From the double angle formula $\cos(2x) = 2\cos^2(x) - 1$, we get:
$$\cos^2(x) = \frac{1 + \cos(2x)}{2}$$
So, $$\cos\left(\frac{x}{2}\right) = \pm\sqrt{\frac{1 + \cos(x)}{2}}$$
The sign depends on the quadrant of $\frac{x}{2}$.

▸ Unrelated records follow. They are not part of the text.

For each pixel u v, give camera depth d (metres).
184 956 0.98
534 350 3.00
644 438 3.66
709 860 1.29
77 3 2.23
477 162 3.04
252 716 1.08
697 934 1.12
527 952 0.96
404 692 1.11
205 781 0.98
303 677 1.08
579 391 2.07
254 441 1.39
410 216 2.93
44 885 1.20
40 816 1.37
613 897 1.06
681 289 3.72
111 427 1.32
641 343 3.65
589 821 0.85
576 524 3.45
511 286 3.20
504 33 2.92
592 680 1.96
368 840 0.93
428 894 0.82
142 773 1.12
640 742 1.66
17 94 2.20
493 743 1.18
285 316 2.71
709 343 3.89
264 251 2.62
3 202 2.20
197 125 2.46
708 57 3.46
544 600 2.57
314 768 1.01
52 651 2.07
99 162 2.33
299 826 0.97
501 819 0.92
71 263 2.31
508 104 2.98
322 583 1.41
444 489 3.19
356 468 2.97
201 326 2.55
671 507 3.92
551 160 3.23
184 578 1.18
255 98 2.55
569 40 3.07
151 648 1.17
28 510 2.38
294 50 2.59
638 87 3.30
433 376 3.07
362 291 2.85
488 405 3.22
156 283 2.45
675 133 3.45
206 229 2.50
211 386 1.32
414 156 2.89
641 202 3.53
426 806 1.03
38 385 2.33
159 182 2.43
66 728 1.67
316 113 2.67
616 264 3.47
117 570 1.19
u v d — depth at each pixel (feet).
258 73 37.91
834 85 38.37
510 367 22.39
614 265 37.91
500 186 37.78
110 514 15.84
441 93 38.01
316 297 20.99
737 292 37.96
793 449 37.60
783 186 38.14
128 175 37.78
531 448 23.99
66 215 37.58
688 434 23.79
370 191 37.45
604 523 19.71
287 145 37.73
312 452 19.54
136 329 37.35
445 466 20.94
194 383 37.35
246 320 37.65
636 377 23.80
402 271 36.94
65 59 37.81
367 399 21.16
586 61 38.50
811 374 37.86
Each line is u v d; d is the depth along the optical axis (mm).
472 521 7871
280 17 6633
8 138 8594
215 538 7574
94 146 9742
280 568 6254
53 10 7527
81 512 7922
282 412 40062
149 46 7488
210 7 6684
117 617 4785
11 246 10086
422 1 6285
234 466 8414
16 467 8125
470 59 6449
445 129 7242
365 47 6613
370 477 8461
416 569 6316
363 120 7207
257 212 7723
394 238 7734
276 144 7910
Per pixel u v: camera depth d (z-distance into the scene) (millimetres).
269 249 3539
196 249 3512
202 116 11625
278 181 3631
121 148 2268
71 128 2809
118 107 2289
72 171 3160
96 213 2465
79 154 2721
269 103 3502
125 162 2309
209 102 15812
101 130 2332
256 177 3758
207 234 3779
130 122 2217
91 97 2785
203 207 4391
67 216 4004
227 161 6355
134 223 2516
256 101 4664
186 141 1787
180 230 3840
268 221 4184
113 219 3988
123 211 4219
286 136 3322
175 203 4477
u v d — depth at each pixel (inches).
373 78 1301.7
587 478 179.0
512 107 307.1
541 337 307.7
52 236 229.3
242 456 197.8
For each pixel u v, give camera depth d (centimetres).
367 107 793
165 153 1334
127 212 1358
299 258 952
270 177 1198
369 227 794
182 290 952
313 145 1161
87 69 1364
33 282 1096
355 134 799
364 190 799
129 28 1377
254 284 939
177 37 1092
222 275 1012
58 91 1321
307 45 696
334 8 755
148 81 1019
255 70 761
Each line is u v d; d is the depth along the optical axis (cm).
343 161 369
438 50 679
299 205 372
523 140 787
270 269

Similarly, from $\cos(2x) = 1 - 2\sin^2(x)$:
$$\sin^2(x) = \frac{1 - \cos(2x)}{2}$$ So, $$\sin\left(\frac{x}{2}\right) = \pm\sqrt{\frac{1 - \cos(x)}{2}}$$
Using the tangent identity $\tan(x) = \frac{\sin(x)}{\cos(x)}$:
$$\tan\left(\frac{x}{2}\right) = \frac{\sin\left(\frac{x}{2}\right)}{\cos\left(\frac{x}{2}\right)} = \frac{\pm\sqrt{\frac{1 - \cos(x)}{2}}}{\pm\sqrt{\frac{1 + \cos(x)}{2}}}$$
Simplifying:
$$\tan\left(\frac{x}{2}\right) = \sqrt{\frac{1 - \cos(x)}{1 + \cos(x)}}$$
Using the identity $1 - \cos(x) = 2\sin^2\left(\frac{x}{2}\right)$:
$$\tan\left(\frac{x}{2}\right) = \frac{\sin(x)}{1 + \cos(x)}$$
Alternatively:
$$\tan\left(\frac{x}{2}\right) = \frac{1 - \cos(x)}{\sin(x)}$$
Solving Some Challenging Trigonometry Formulas
Problem 1: Sum of Cosines
Prove that $\sum_{k=0}^{n-1} \cos\left(x + \frac{2\pi k}{n}\right) = 0$ for any integer $n > 1$ and any angle $x$.
Solution:
Using Euler’s formula, we have: $$\cos\left(x + \frac{2\pi k}{n}\right) = \frac{e^{i(x + \frac{2\pi k}{n})} + e^{-i(x + \frac{2\pi k}{n})}}{2}$$
The sum becomes: $$\sum_{k=0}^{n-1} \cos\left(x + \frac{2\pi k}{n}\right) = \frac{1}{2}\sum_{k=0}^{n-1} \left(e^{i(x + \frac{2\pi k}{n})} + e^{-i(x + \frac{2\pi k}{n})}\right)$$ $$= \frac{1}{2}\sum_{k=0}^{n-1} \left(e^{ix} \cdot e^{i\frac{2\pi k}{n}} + e^{-ix} \cdot e^{-i\frac{2\pi k}{n}}\right)$$ $$= \frac{e^{ix}}{2}\sum_{k=0}^{n-1} e^{i\frac{2\pi k}{n}} + \frac{e^{-ix}}{2}\sum_{k=0}^{n-1} e^{-i\frac{2\pi k}{n}}$$
Both sums are geometric series with ratio $r = e^{i\frac{2\pi}{n}}$ and $r = e^{-i\frac{2\pi}{n}}$ respectively.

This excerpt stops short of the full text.